# Exercise description:
Omit the pictures, but give back every entry below exactly as written.

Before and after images
--------------------
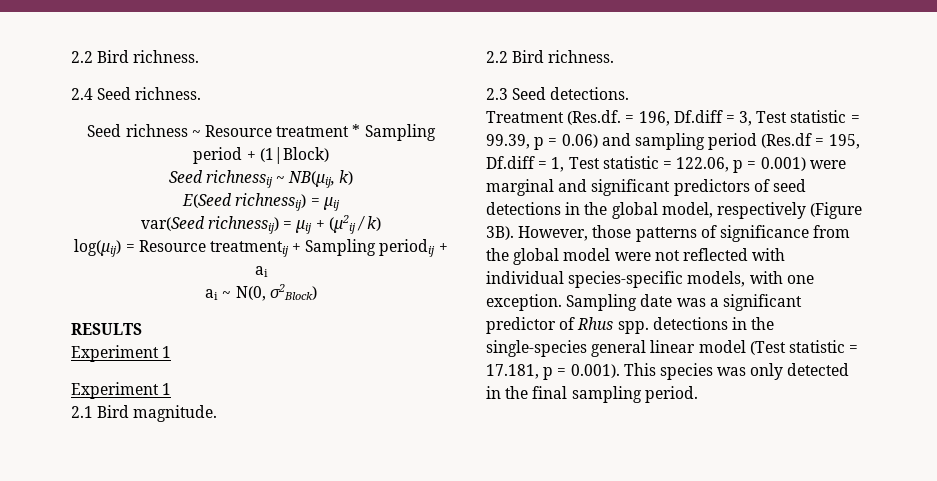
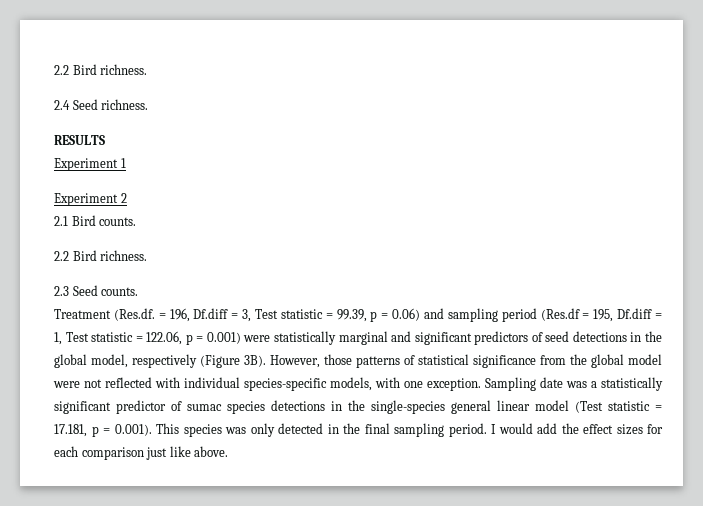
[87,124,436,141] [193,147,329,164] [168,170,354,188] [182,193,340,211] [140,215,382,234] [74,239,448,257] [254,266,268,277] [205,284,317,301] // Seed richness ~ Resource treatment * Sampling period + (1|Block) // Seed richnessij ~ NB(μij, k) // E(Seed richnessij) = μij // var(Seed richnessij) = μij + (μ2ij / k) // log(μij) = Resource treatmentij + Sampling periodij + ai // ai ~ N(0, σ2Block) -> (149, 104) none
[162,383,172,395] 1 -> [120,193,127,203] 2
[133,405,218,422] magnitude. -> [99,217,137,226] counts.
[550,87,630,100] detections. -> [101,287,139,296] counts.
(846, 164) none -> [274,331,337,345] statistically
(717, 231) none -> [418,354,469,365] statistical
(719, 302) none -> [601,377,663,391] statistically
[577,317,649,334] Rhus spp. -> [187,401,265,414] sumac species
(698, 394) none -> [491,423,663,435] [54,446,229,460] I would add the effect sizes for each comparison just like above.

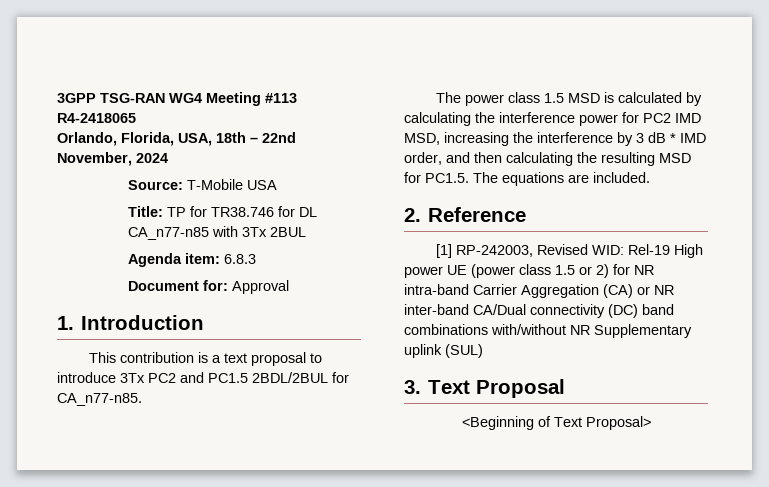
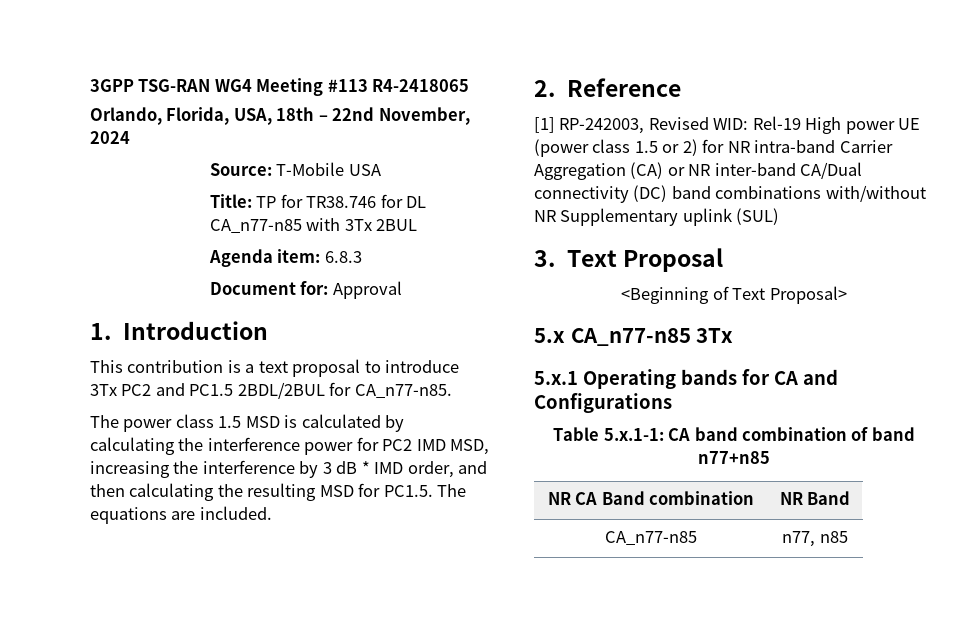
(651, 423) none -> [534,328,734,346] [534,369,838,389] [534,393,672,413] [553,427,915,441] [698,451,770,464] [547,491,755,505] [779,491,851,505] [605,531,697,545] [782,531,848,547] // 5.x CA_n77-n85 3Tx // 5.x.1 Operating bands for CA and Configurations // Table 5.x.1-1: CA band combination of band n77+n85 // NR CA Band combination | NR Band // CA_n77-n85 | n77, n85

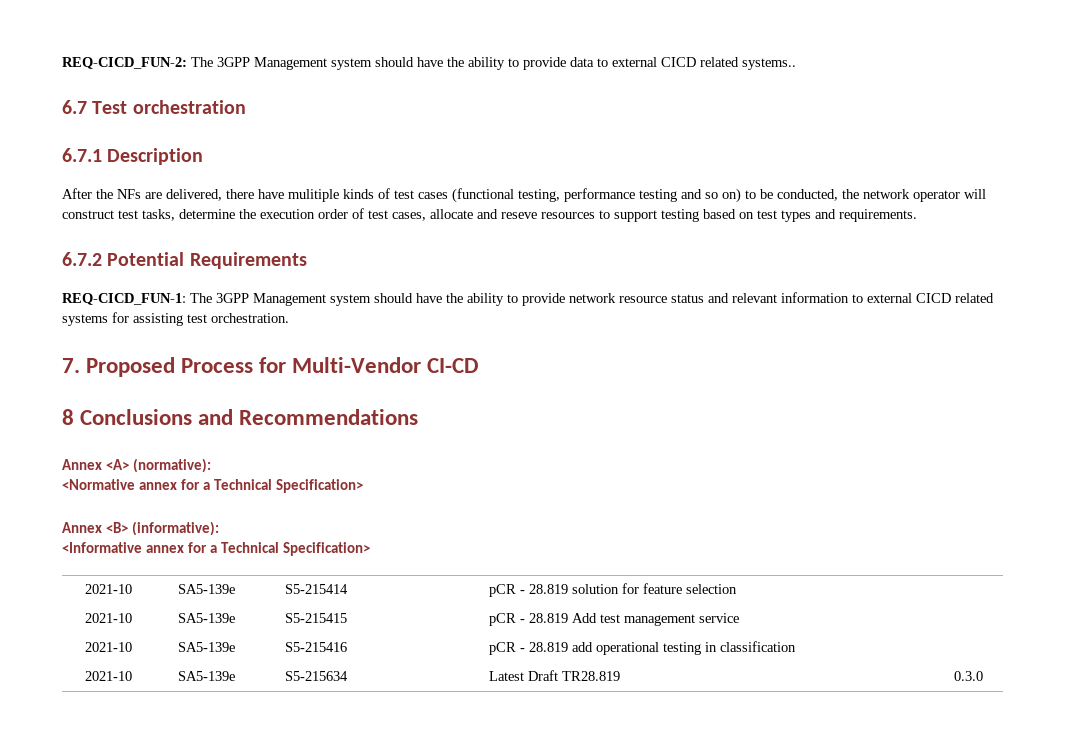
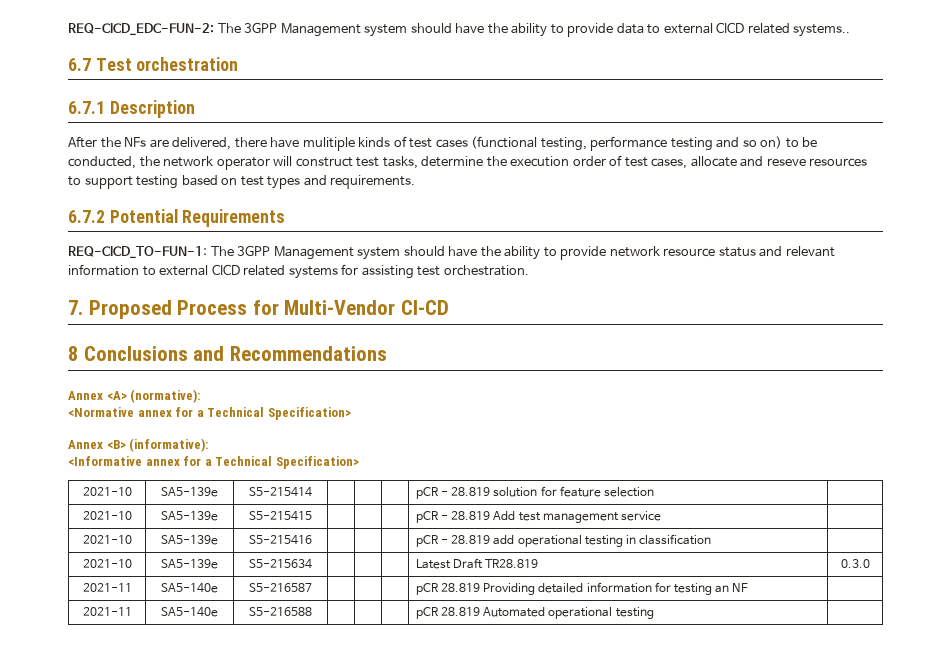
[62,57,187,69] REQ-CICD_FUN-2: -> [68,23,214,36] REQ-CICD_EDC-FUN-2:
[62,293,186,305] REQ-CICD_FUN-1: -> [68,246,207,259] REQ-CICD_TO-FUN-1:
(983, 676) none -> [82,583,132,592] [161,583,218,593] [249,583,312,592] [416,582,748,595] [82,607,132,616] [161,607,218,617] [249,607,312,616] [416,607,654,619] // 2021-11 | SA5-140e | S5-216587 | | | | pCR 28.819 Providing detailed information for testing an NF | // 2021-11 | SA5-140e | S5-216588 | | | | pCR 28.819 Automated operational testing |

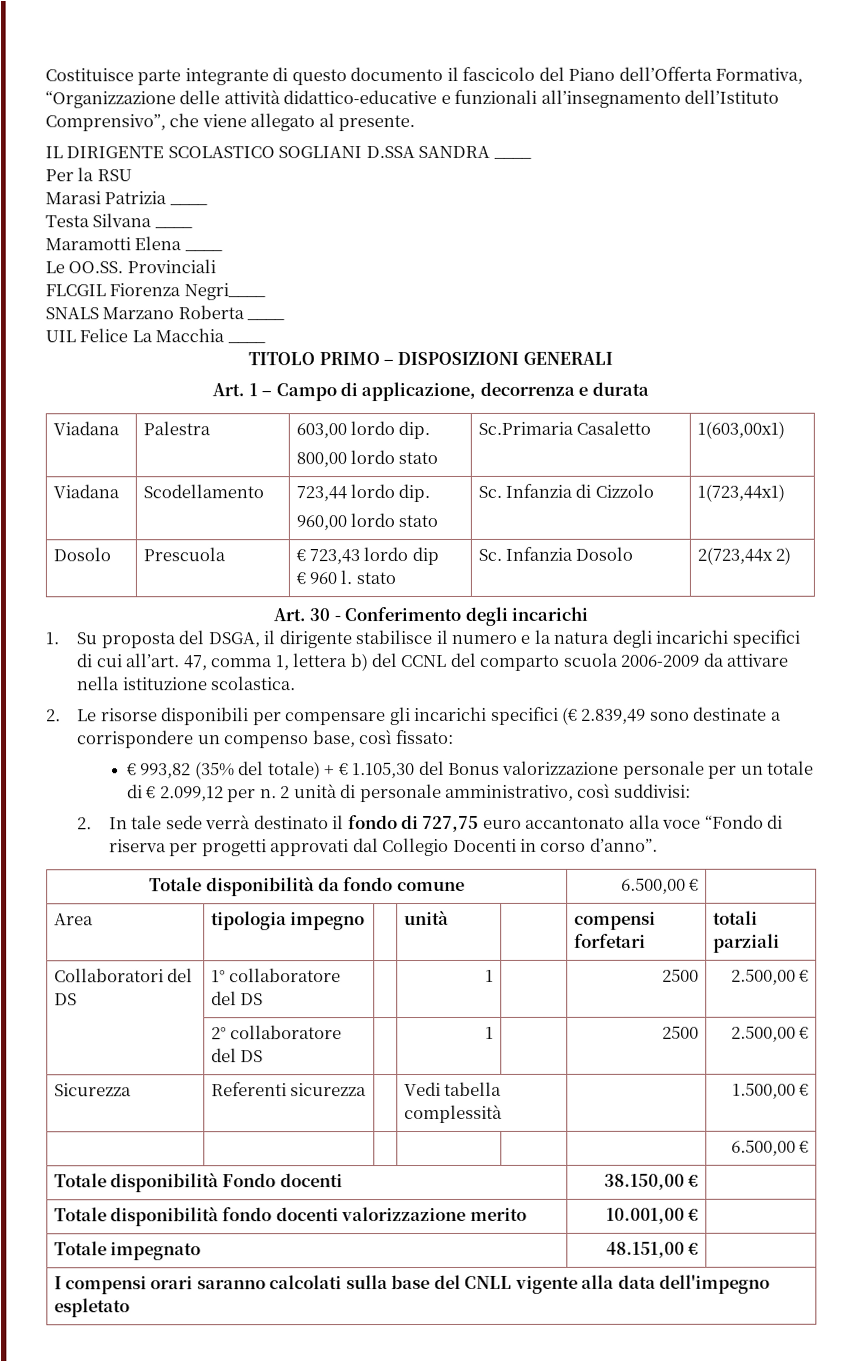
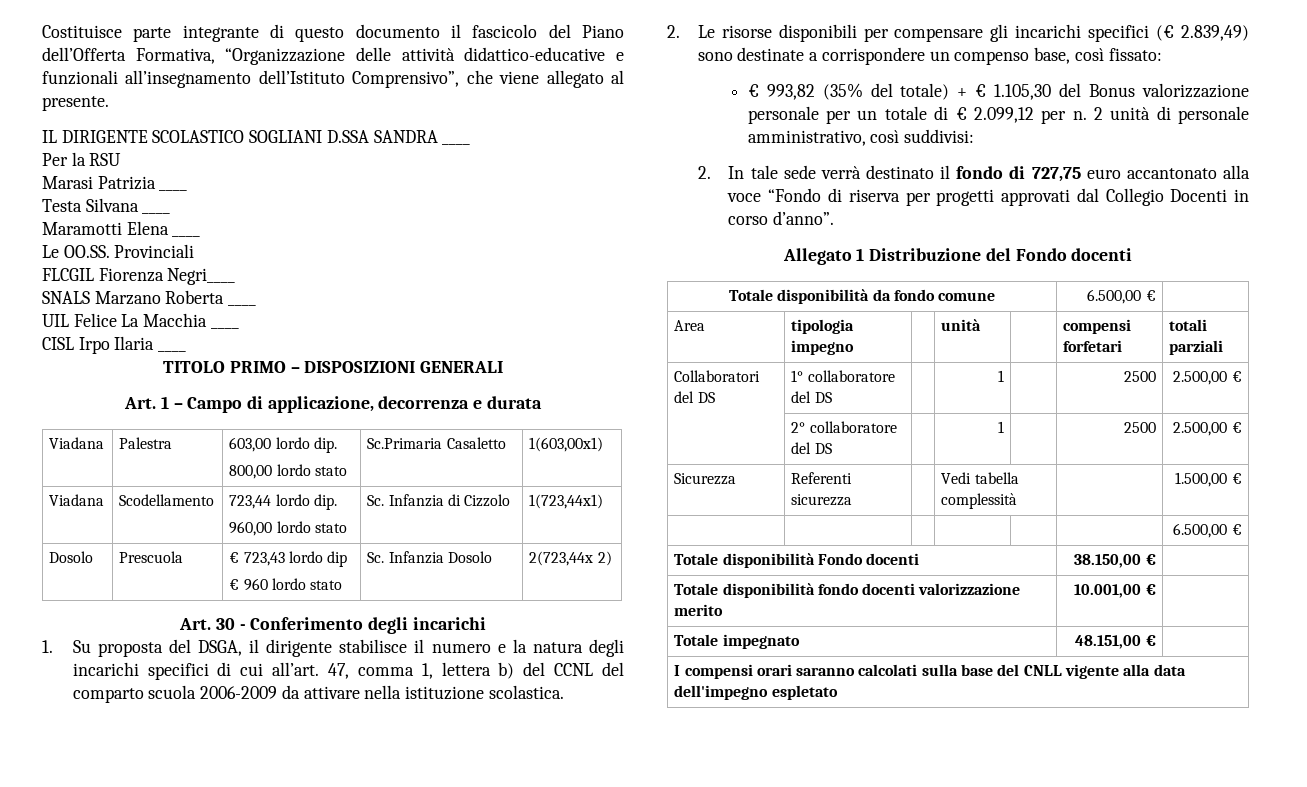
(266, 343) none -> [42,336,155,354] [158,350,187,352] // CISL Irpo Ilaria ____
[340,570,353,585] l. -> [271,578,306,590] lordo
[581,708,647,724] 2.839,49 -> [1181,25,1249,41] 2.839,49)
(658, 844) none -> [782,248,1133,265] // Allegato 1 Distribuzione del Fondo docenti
--------------------
# Task output:
[87,124,436,141] [193,147,329,164] [168,170,354,188] [182,193,340,211] [140,215,382,234] [74,239,448,257] [254,266,268,277] [205,284,317,301] // Seed richness ~ Resource treatment * Sampling period + (1|Block) // Seed richnessij ~ NB(μij, k) // E(Seed richnessij) = μij // var(Seed richnessij) = μij + (μ2ij / k) // log(μij) = Resource treatmentij + Sampling periodij + ai // ai ~ N(0, σ2Block) -> (149, 104) none
[162,383,172,395] 1 -> [120,193,127,203] 2
[133,405,218,422] magnitude. -> [99,217,137,226] counts.
[550,87,630,100] detections. -> [101,287,139,296] counts.
(846, 164) none -> [274,331,337,345] statistically
(717, 231) none -> [418,354,469,365] statistical
(719, 302) none -> [601,377,663,391] statistically
[577,317,649,334] Rhus spp. -> [187,401,265,414] sumac species
(698, 394) none -> [491,423,663,435] [54,446,229,460] I would add the effect sizes for each comparison just like above.

(651, 423) none -> [534,328,734,346] [534,369,838,389] [534,393,672,413] [553,427,915,441] [698,451,770,464] [547,491,755,505] [779,491,851,505] [605,531,697,545] [782,531,848,547] // 5.x CA_n77-n85 3Tx // 5.x.1 Operating bands for CA and Configurations // Table 5.x.1-1: CA band combination of band n77+n85 // NR CA Band combination | NR Band // CA_n77-n85 | n77, n85

[62,57,187,69] REQ-CICD_FUN-2: -> [68,23,214,36] REQ-CICD_EDC-FUN-2:
[62,293,186,305] REQ-CICD_FUN-1: -> [68,246,207,259] REQ-CICD_TO-FUN-1:
(983, 676) none -> [82,583,132,592] [161,583,218,593] [249,583,312,592] [416,582,748,595] [82,607,132,616] [161,607,218,617] [249,607,312,616] [416,607,654,619] // 2021-11 | SA5-140e | S5-216587 | | | | pCR 28.819 Providing detailed information for testing an NF | // 2021-11 | SA5-140e | S5-216588 | | | | pCR 28.819 Automated operational testing |

(266, 343) none -> [42,336,155,354] [158,350,187,352] // CISL Irpo Ilaria ____
[340,570,353,585] l. -> [271,578,306,590] lordo
[581,708,647,724] 2.839,49 -> [1181,25,1249,41] 2.839,49)
(658, 844) none -> [782,248,1133,265] // Allegato 1 Distribuzione del Fondo docenti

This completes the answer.